Dataset records
--- Start ---

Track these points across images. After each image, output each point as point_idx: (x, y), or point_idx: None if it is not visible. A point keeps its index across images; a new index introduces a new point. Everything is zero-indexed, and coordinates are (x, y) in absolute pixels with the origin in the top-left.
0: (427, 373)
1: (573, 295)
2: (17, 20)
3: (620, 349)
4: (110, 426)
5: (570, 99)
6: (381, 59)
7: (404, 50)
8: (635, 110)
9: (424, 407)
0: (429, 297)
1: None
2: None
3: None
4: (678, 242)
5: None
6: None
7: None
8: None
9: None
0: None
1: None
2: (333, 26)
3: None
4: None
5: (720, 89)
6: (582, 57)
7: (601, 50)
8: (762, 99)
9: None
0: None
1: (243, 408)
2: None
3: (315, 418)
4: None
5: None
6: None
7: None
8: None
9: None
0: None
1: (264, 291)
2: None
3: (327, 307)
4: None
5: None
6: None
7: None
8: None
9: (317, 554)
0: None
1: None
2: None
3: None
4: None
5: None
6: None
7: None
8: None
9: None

--- End ---

→ WHAT IS REQUIRED
Reproduce the listing above with "top-left" changed to "upper-left" and every other character left as is.

→ WRITTEN RESPONSE
Track these points across images. After each image, output each point as point_idx: (x, y), or point_idx: None if it is not visible. A point keeps its index across images; a new index introduces a new point. Everything is zero-indexed, and coordinates are (x, y) in absolute pixels with the origin in the upper-left.
0: (427, 373)
1: (573, 295)
2: (17, 20)
3: (620, 349)
4: (110, 426)
5: (570, 99)
6: (381, 59)
7: (404, 50)
8: (635, 110)
9: (424, 407)
0: (429, 297)
1: None
2: None
3: None
4: (678, 242)
5: None
6: None
7: None
8: None
9: None
0: None
1: None
2: (333, 26)
3: None
4: None
5: (720, 89)
6: (582, 57)
7: (601, 50)
8: (762, 99)
9: None
0: None
1: (243, 408)
2: None
3: (315, 418)
4: None
5: None
6: None
7: None
8: None
9: None
0: None
1: (264, 291)
2: None
3: (327, 307)
4: None
5: None
6: None
7: None
8: None
9: (317, 554)
0: None
1: None
2: None
3: None
4: None
5: None
6: None
7: None
8: None
9: None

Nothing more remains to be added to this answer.